Dipendenti dell'ospedale San Giovanni, chiedono lumi alle autorità sul nesso tra la preparazione di farmaci chemioterapici e i loro problemi di salute
Sta tutto in una lettera-denuncia di un gruppo di sette infermiere che tra gli anni Ottanta e il decennio scorso ha lavorato nel reparto di chirurgia dell'ospedale San Giovanni di Bellinzona. Tutte, come scritto oggi, domenica, da 'Il Caffè', erano addette anche alla preparazione dei farmaci destinati alla chemioterapia. E tutte si sono ammalate, in tempi diversi; ritrovandosi a combattere contro tumori e malattie autoimmuni. Una battaglia che una di loro, la primavera scorsa, ha perso. Per queste donne esiste un nesso tra quell'incarico e i loro problemi di salute. A tal punto da raccontare le loro vicissitudini all'Ufficio del Medico cantonale, all'Ufficio dell'Ispettorato del lavoro e alla direzione dell'ospedale.
Non è così, però, per l'ospedale, per il quale, come riferisce il domenicale, "non ci sono prove scientifiche né nessi di causalità.
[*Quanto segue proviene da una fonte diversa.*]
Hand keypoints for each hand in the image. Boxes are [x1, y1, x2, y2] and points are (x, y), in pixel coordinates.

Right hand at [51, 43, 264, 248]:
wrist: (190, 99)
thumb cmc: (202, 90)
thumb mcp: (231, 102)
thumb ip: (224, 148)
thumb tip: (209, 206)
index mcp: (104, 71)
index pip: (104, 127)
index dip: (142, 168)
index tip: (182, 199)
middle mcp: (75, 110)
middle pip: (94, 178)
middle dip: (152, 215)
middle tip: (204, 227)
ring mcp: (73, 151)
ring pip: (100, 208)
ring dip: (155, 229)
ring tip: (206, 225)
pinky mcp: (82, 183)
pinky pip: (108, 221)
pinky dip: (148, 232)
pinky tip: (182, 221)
Le loro non sono malattie professionali". Non solo, l’Ente ospedaliero cantonale, a cui fa capo il San Giovanni, afferma che sulla base delle "evidenze scientifiche attualmente disponibili, non si può definire un nesso di causalità diretto conclusivo tra chemioterapici / formaldeide e le patologie sviluppate dalle collaboratrici".
Le sette infermiere, però, sono decise a fare chiarezza e rivendicano il diritto a verificare se esiste una correlazione fra il loro lavoro e le patologie con cui oggi si trovano a fare i conti.
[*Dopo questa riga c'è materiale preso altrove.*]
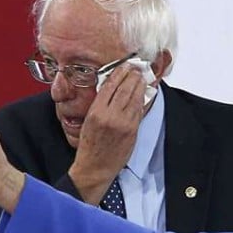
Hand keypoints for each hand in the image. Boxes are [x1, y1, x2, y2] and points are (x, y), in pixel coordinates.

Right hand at [69, 63, 146, 204]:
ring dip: (140, 86)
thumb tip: (112, 90)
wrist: (95, 167)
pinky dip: (142, 100)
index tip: (123, 66)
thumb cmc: (90, 145)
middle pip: (124, 90)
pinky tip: (144, 93)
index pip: (109, 86)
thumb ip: (100, 106)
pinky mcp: (133, 131)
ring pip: (134, 99)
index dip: (118, 73)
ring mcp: (123, 123)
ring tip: (142, 77)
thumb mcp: (89, 122)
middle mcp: (109, 116)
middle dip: (132, 77)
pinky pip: (139, 111)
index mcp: (95, 112)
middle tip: (136, 68)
Non si è fatta attendere la reazione dell'Mps, che alla luce di quanto riferito dal domenicale ha chiesto lumi al Consiglio di Stato con un'interpellanza sottoscritta dai deputati in Gran Consiglio Matteo Pronzini, Simona Arigoni e Angelica Lepori. I deputati chiedono se il CdS è stato informato dal ministro Raffaele De Rosa di questa vertenza, se il Governo non ritiene opportuno imporre al Cda dell'Eoc di assumersi le proprie responsabilità verso le dipendenti che hanno subito delle malattie professionali. Inoltre, viene chiesto al CdS, se non ritiene opportuno imporre al Cda dell'Eoc di intraprendere "tutti i passi necessari per informare tutto il personale, che in passato o ancora attualmente è entrato in contatto con sostanze nocive, delle misure di prevenzione o accertamento d’eventuale malattie professionali".